── EXCERPT

And it's not that the words did not reach my mom. It did. I heard about it later, like it did, and she didn't give a shit about it. So I just struggled to find my own questions and when I met her, I asked her like what was the reason as to why? Okay, you say that I have an injury? What happened? What did I do wrong when I was just a kid? She didn't say anything. She only said that if I'm dead, you're going to leave as a dog.

Stephen:

You said you asked her what had you done wrong and did you really sincerely believe that you could have done something wrong at the age of three?

Okello:

I literally have no idea, literally.

Stephen:

Yeah, it's awful, isn't it?

Okello:

It's very awful whenever I think about it, yeah, and sometimes I hate myself myself for going back to get an answer, because now it's creating a lot of sadness in me.

Stephen:

But you probably needed to do it, didn't you? You probably needed to at least answer those questions in order to put them at rest. Yeah, probably.

Okello:

But now the problem is well, where am I going to get the answers? That's one hell of a question as well. My mom is dead. She's been dead for the last 5 years now. Yeah, I don't - I can't talk to my dad. Even when my mom passed away, like I literally even don't know how she died, what exactly happened, how she was buried, I only went, and I only went, to see her grave in 2012 For a couple of days, and then I came back.

Stephen:

Yeah, you probably won't get the answers there, but at least you have one answer, which is that you won't die as a dog. You're growing and developing every day, and and her prophecy will not come true.

────
── DATASET EXTRACT

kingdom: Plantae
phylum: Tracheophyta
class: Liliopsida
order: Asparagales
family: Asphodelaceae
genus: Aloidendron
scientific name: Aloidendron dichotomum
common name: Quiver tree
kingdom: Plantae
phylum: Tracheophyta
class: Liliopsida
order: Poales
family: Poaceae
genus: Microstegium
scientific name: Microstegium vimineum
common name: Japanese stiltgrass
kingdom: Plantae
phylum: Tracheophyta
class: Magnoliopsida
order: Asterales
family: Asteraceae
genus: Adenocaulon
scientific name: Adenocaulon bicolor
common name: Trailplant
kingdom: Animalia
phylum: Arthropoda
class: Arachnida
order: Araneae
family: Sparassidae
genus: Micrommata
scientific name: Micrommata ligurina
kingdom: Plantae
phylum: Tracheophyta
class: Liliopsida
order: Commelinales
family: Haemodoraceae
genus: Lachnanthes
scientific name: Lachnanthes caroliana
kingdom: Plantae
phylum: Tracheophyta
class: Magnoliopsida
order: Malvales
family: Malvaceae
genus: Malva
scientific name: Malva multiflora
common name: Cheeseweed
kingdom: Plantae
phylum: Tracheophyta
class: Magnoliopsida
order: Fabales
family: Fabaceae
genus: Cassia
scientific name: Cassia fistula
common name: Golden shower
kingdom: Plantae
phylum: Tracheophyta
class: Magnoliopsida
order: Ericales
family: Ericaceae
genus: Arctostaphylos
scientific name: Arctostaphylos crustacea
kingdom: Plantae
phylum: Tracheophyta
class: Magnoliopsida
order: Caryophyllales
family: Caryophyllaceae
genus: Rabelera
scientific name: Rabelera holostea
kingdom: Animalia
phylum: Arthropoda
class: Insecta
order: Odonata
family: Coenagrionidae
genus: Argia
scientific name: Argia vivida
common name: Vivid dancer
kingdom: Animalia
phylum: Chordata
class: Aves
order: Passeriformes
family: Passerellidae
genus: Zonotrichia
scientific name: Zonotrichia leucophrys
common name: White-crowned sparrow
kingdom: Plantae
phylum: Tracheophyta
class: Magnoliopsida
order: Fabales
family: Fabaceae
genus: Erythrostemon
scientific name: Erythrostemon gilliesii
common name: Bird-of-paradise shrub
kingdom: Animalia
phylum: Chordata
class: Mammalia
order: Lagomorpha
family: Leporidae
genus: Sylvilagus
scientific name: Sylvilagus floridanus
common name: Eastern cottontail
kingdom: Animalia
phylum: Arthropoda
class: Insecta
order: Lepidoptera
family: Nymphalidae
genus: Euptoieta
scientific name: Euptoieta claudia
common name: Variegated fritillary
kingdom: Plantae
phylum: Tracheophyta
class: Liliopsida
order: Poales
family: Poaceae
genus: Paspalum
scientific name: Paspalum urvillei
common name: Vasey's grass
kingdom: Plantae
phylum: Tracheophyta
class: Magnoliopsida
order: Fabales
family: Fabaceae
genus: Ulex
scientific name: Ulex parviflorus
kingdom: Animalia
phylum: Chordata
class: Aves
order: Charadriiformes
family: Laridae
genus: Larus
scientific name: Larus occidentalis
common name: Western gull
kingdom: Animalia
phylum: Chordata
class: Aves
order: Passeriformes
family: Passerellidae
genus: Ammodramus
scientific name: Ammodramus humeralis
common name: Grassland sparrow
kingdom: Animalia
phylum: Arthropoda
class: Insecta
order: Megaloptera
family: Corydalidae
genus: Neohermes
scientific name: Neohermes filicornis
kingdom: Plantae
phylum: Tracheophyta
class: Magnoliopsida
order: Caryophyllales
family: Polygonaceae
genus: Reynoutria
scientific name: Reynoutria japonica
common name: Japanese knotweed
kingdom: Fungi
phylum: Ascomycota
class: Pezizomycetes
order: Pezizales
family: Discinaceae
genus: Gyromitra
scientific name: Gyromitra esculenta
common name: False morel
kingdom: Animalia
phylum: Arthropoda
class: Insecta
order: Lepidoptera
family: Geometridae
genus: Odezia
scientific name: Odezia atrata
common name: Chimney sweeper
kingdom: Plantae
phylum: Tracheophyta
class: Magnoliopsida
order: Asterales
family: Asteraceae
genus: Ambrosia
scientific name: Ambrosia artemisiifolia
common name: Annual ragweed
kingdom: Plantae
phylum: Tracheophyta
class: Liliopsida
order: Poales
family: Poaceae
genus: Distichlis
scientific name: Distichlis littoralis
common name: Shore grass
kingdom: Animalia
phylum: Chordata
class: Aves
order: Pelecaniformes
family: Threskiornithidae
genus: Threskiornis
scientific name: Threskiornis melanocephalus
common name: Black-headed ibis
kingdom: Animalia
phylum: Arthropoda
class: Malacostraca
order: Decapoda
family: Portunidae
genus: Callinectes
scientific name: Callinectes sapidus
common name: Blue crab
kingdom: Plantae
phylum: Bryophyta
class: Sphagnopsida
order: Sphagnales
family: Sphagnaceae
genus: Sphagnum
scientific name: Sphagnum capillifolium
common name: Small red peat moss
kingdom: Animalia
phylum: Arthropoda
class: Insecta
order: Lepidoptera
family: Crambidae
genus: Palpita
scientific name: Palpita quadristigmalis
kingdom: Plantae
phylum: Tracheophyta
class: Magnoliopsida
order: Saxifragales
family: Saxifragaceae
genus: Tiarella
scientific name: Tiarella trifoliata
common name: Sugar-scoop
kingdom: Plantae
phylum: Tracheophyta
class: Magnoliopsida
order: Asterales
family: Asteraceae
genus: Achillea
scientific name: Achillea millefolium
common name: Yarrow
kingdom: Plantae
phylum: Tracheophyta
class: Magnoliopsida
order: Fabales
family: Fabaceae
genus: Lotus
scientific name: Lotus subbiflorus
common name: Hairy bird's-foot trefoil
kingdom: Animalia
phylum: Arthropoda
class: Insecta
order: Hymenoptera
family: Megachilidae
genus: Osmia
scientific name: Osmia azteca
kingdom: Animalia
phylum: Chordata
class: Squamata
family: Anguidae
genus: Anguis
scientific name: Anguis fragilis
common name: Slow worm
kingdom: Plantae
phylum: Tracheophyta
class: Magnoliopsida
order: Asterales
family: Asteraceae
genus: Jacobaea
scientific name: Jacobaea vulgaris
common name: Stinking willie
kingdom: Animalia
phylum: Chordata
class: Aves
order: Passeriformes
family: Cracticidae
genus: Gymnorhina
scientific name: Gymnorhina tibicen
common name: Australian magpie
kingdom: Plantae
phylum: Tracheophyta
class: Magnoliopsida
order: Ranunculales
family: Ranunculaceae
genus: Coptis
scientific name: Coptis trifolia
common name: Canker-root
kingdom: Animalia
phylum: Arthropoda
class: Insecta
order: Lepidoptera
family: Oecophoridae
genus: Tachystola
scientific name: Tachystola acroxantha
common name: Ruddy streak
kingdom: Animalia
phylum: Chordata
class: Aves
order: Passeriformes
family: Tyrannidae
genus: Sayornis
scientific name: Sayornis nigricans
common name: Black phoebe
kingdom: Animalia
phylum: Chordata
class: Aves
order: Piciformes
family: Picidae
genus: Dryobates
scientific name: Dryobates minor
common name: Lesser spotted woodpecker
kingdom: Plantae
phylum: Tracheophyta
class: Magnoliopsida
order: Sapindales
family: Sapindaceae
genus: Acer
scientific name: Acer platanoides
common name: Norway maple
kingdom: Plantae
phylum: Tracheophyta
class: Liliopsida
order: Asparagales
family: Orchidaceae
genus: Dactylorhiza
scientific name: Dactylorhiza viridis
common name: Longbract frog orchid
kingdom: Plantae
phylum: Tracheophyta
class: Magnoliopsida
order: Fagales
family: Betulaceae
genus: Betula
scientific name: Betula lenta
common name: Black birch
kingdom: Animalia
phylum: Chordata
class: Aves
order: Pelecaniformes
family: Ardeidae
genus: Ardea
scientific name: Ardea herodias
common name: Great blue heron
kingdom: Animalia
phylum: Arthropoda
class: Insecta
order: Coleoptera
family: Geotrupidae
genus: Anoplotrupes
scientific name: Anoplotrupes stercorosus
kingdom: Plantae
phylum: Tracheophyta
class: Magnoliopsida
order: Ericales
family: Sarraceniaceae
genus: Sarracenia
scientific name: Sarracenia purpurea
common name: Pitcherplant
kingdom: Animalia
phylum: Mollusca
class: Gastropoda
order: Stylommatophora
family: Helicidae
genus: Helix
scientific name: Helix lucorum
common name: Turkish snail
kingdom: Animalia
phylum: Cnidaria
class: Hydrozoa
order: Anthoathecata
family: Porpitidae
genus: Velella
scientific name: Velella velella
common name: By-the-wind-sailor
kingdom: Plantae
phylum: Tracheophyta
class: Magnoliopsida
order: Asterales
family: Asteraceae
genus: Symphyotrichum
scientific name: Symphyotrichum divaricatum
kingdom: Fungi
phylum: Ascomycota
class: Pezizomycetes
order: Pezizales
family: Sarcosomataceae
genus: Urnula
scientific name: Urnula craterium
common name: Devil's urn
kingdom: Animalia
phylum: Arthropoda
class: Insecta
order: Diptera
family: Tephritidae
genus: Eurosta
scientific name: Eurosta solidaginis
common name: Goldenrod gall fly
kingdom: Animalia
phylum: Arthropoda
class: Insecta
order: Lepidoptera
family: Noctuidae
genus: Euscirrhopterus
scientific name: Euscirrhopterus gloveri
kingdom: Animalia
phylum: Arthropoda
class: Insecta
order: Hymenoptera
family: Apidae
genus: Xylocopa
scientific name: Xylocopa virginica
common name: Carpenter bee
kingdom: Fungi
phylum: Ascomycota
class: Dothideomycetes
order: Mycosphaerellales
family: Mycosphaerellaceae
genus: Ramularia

────

● **EXERCISE SET**
a) In the interview, Okello names several things he does not know about his mother's passing. List them all.
b) According to the interview, why does Okello sometimes hate himself for going back to get an answer?
c) Decide whether each statement agrees with the interview, answering yes or no and quoting the words that settle it:
(i) Okello's mother has been dead for five years.
(ii) Okello says he is able to talk to his dad.
(iii) Okello stayed at his mother's grave for several months in 2012.
This material stands apart from the interview and is unrelated to it.

● **EXERCISE SOLUTIONS**
a)
- How she died
- What exactly happened
- How she was buried

b) He sometimes hates himself for it because it is now creating a lot of sadness in him.

c)
(i) Yes: "She's been dead for the last 5 years now."
(ii) No: "I can't talk to my dad."
(iii) No: "to see her grave in 2012 For a couple of days, and then I came back."